#### Activity
Go through the records and copy each line where the string "docker" occurs.
Data below:
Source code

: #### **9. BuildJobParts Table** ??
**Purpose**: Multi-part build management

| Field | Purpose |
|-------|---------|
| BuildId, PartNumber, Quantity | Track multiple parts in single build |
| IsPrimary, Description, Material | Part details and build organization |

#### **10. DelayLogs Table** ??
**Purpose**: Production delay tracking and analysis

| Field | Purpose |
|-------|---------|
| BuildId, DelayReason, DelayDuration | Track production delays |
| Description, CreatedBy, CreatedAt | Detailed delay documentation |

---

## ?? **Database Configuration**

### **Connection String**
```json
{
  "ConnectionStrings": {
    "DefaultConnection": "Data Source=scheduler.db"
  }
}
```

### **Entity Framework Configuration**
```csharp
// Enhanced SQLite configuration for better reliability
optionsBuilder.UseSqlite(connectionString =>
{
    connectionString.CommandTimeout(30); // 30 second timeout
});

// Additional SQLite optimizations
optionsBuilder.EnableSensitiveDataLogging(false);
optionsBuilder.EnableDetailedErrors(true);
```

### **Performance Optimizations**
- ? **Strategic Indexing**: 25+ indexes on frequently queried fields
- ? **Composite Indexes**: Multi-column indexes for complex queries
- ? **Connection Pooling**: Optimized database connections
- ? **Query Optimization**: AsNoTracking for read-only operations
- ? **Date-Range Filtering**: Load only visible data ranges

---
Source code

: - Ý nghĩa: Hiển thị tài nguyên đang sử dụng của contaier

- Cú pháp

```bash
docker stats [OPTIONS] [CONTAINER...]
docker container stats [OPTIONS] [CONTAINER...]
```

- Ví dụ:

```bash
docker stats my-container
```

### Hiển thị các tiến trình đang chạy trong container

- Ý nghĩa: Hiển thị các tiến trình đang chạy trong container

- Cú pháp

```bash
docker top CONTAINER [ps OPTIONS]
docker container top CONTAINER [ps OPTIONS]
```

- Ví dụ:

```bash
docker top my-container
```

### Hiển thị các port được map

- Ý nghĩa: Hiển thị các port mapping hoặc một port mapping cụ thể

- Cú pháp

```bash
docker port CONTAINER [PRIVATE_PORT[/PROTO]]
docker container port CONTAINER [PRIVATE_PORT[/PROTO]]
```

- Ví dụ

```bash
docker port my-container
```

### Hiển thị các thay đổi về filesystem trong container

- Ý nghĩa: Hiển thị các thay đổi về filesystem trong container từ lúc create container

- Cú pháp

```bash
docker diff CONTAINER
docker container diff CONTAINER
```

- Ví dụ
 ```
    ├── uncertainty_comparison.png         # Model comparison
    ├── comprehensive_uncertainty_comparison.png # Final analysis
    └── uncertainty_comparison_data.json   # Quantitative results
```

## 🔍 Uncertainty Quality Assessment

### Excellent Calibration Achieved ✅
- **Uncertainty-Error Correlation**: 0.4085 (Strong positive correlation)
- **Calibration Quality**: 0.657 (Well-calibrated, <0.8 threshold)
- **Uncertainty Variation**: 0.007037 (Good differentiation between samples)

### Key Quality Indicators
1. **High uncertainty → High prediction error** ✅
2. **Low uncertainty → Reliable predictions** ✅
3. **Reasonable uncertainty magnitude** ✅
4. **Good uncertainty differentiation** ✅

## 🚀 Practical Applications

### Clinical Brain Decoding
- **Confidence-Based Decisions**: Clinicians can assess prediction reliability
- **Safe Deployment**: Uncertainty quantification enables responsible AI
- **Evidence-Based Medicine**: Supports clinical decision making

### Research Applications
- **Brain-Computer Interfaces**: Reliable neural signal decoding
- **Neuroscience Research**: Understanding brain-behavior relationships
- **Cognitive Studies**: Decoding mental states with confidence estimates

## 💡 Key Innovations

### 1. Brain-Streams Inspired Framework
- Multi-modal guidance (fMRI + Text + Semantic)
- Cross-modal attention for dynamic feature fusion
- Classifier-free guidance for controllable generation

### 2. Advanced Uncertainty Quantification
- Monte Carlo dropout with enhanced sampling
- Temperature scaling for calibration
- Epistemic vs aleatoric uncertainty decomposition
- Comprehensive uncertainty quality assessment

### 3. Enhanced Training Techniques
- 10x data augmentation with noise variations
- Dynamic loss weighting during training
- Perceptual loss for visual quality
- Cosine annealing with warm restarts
End of Data.
#### Response area
docker stats [OPTIONS] [CONTAINER...]
docker container stats [OPTIONS] [CONTAINER...]
docker stats my-container
docker top CONTAINER [ps OPTIONS]
docker container top CONTAINER [ps OPTIONS]
docker top my-container
docker port CONTAINER [PRIVATE_PORT[/PROTO]]
docker container port CONTAINER [PRIVATE_PORT[/PROTO]]
docker port my-container
docker diff CONTAINER
docker container diff CONTAINER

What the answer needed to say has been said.